§ **TASK INSTRUCTIONS**:
From the data below, copy out word for word the lines that begin with the one containing "کارشناسی ارشد زیست‌ شناسی دریا" and end with the one containing "کارشناسی ارشد فیزیک", keeping both of those lines.

(SUPPLIED MATERIAL begins)

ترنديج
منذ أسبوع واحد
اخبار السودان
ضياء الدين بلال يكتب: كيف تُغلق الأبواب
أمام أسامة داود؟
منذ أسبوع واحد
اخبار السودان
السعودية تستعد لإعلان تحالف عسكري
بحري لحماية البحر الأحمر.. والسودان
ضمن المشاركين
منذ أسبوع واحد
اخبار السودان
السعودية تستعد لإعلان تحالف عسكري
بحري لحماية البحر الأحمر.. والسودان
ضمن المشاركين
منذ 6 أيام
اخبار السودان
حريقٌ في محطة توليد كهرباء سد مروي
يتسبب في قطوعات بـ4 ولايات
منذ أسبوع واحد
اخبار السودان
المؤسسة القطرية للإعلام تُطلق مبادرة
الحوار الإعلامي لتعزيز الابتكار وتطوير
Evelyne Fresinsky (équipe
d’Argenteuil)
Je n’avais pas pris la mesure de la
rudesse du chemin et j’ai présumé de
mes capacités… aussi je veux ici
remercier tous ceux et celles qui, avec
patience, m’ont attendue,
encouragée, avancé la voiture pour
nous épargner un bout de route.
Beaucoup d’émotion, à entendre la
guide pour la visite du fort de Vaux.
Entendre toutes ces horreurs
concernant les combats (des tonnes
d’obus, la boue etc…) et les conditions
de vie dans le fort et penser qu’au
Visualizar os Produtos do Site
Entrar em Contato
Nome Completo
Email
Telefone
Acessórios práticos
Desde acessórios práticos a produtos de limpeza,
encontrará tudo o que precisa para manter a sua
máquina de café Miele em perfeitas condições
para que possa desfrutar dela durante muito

(SUPPLIED MATERIAL ends)
(SUPPLIED MATERIAL begins)

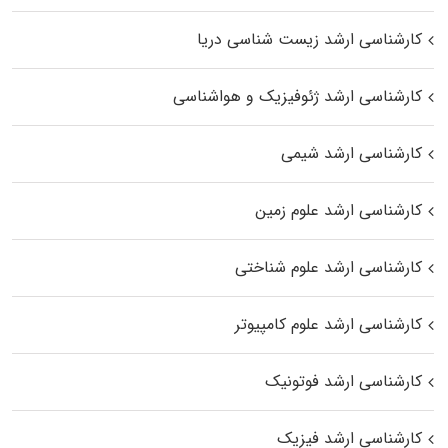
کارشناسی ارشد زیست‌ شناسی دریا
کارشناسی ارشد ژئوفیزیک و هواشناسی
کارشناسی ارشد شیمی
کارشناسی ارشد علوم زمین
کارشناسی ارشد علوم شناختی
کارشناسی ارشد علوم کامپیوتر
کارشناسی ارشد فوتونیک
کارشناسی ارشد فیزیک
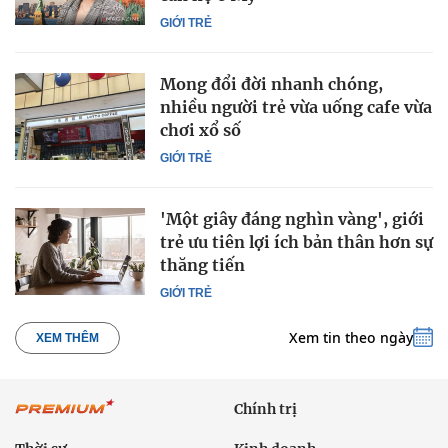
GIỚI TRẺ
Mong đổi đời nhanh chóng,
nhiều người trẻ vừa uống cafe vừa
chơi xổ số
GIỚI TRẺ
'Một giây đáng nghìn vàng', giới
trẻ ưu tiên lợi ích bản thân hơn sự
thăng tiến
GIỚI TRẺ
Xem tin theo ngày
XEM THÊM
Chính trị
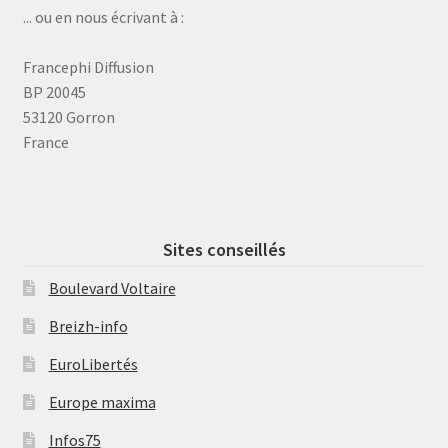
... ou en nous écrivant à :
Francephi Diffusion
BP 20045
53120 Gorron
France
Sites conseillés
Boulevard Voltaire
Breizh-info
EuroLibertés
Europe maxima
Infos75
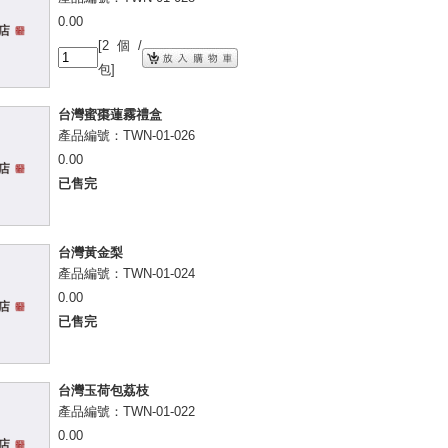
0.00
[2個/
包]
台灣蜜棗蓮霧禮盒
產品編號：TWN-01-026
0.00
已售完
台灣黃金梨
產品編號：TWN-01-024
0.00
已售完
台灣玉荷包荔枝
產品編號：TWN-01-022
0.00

(SUPPLIED MATERIAL ends)

§ **ANSWER SPACE**:
کارشناسی ارشد زیست‌ شناسی دریا
کارشناسی ارشد ژئوفیزیک و هواشناسی
کارشناسی ارشد شیمی
کارشناسی ارشد علوم زمین
کارشناسی ارشد علوم شناختی
کارشناسی ارشد علوم کامپیوتر
کارشناسی ارشد فوتونیک
کارشناسی ارشد فیزیک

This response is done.